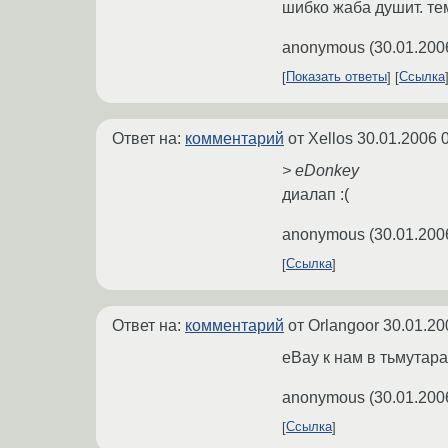
шибко жаба душит. тем
anonymous
(
30.01.200
Показать ответы
Ссылка
Ответ на:
комментарий
от Xellos
30.01.2006 
> eDonkey
диалап :(
anonymous
(
30.01.200
Ссылка
Ответ на:
комментарий
от Orlangoor
30.01.20
eBay к нам в тьмутар
anonymous
(
30.01.200
Ссылка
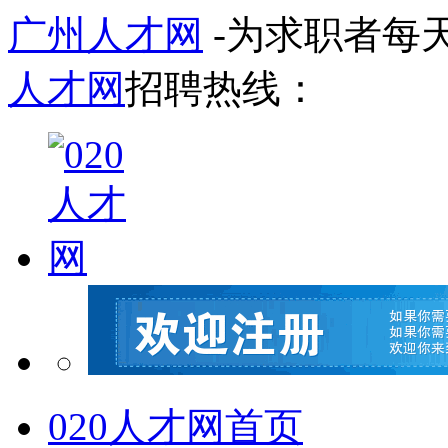
广州人才网
-为求职者每
人才网
招聘热线：
020人才网首页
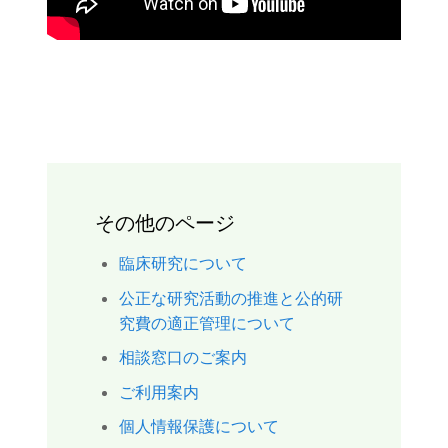
その他のページ
臨床研究について
公正な研究活動の推進と公的研
究費の適正管理について
相談窓口のご案内
ご利用案内
個人情報保護について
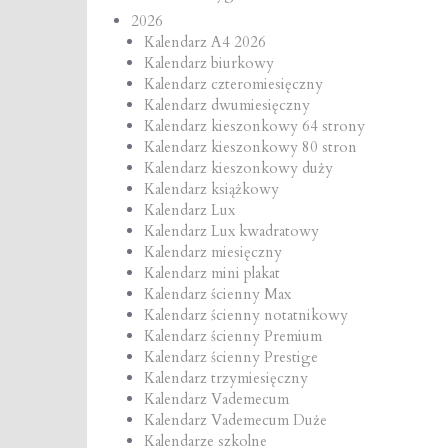
2026
Kalendarz A4 2026
Kalendarz biurkowy
Kalendarz czteromiesięczny
Kalendarz dwumiesięczny
Kalendarz kieszonkowy 64 strony
Kalendarz kieszonkowy 80 stron
Kalendarz kieszonkowy duży
Kalendarz książkowy
Kalendarz Lux
Kalendarz Lux kwadratowy
Kalendarz miesięczny
Kalendarz mini plakat
Kalendarz ścienny Max
Kalendarz ścienny notatnikowy
Kalendarz ścienny Premium
Kalendarz ścienny Prestige
Kalendarz trzymiesięczny
Kalendarz Vademecum
Kalendarz Vademecum Duże
Kalendarze szkolne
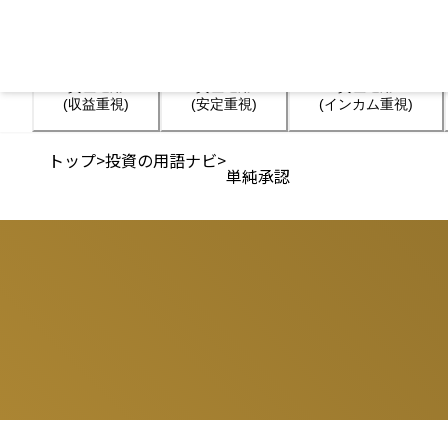
資産運用

資産運用

資産運用

(収益重視)
(安定重視)
(インカム重視)
トップ
>
投資の用語ナビ
>
単純承認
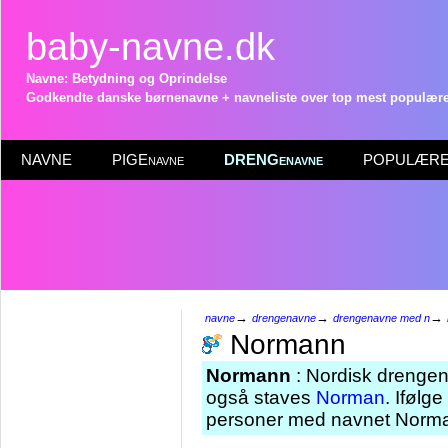
baby-navne.dk
Navne: Betydning og Oprindelse
Godkendte danske børnenavne + navneliste over top mest populære 
NAVNE
PIGEnavne
DRENGenavne
POPULÆRE 
→
→
→
navne
drengenavne
drengenavne med n
Normann
Normann
: Nordisk drengen
også staves
Norman
. Ifølg
personer med navnet Norman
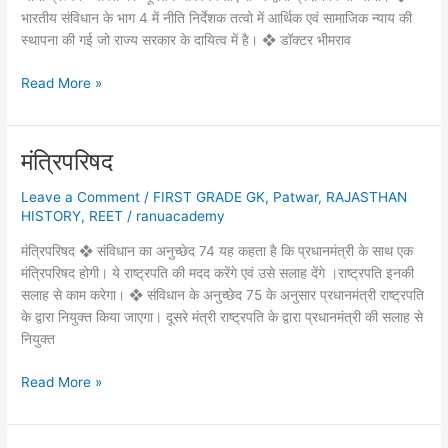
भारतीय संविधान के भाग 4 में नीति निर्देशक तत्वो में आर्थिक एवं सामाजिक न्याय की
स्थापना की गई जो राज्य सरकार के दायित्व में है। ❖ डॉक्टर भीमराव
नीति
Read More »
निर्देशक
तत्त्व
व
मंत्रिपरिषद
मूल
कर्त्तव्य
Leave a Comment
/
FIRST GRADE GK
,
Patwar
,
RAJASTHAN
HISTORY
,
REET
/
ranuacademy
मंत्रिपरिषद ❖ संविधान का अनुच्छेद 74 यह कहता है कि प्रधानमंत्री के साथ एक
मंत्रिपरिषद होगी। ये राष्ट्रपति की मदद करेंगे एवं उसे सलाह देंगे ।राष्ट्रपति इनकी
सलाह से काम करेगा। ❖ संविधान के अनुच्छेद 75 के अनुसार प्रधानमंत्री राष्ट्रपति
के द्वारा नियुक्त किया जाएगा। दूसरे मंत्री राष्ट्रपति के द्वारा प्रधानमंत्री की सलाह से
नियुक्त
मंत्रिपरिषद
Read More »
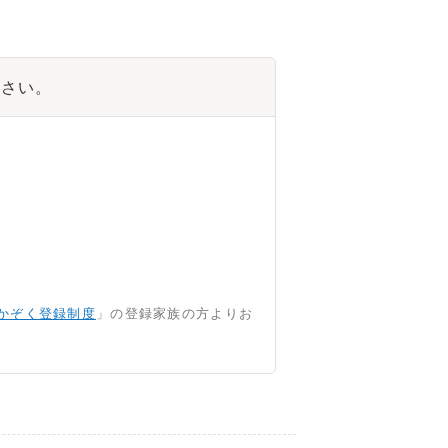
ださい。
かぞく登録制度
」の登録家族の方よりお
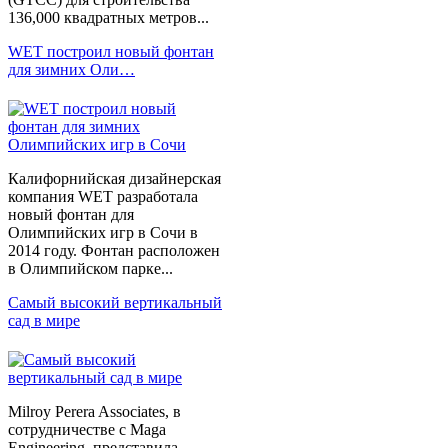
136,000 квадратных метров...
WET построил новый фонтан
для зимних Оли…
Калифорнийская дизайнерская
компания WET разработала
новый фонтан для
Олимпийских игр в Сочи в
2014 году. Фонтан расположен
в Олимпийском парке...
Самый высокий вертикальный
сад в мире
Milroy Perera Associates, в
сотрудничестве с Maga
Engineering, представила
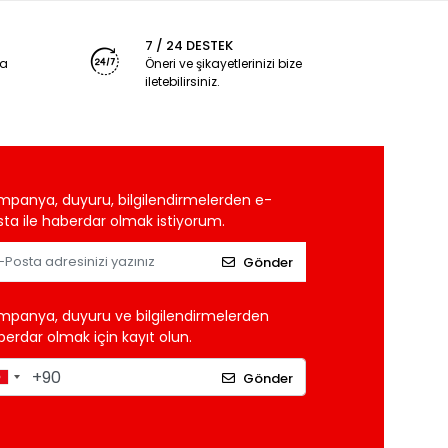
7 / 24 DESTEK
ya
Öneri ve şikayetlerinizi bize
iletebilirsiniz.
mpanya, duyuru, bilgilendirmelerden e-
ta ile haberdar olmak istiyorum.
Gönder
mpanya, duyuru ve bilgilendirmelerden
erdar olmak için kayıt olun.
Gönder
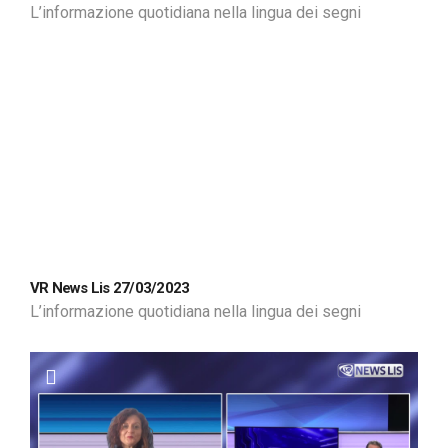
L’informazione quotidiana nella lingua dei segni
VR News Lis 27/03/2023
L’informazione quotidiana nella lingua dei segni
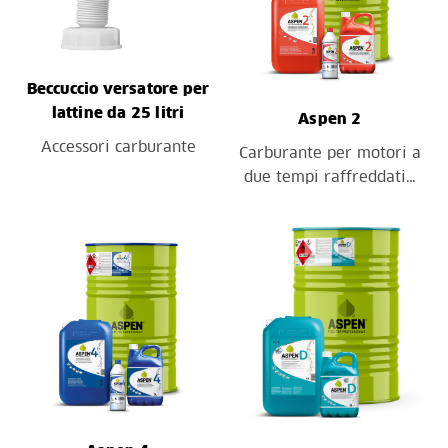
Beccuccio versatore per
lattine da 25 litri
Aspen 2
Accessori carburante
Carburante per motori a
due tempi raffreddati…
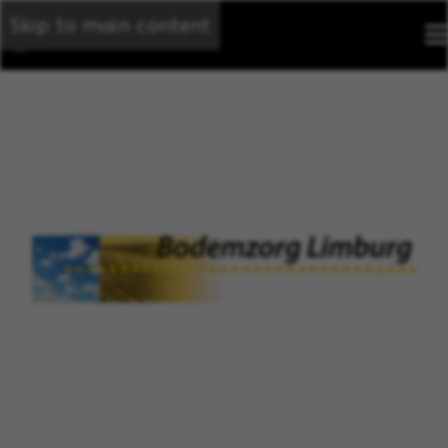
Skip to main content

- - -

What you should do | In the material, substitute "Herkomst" for "Oprindelse" in the stretch from the line containing "baby-navne.dk" through the line containing "personer med navnet Norman", and give back only those lines with everything else unchanged.

Result of the task |
baby-navne.dk
Navne: Betydning og Herkomst
Godkendte danske børnenavne + navneliste over top mest populære 
NAVNE
PIGEnavne
DRENGenavne
POPULÆRE 
→
→
→
navne
drengenavne
drengenavne med n
Normann
Normann
: Nordisk drengen
også staves
Norman
. Ifølg
personer med navnet Norman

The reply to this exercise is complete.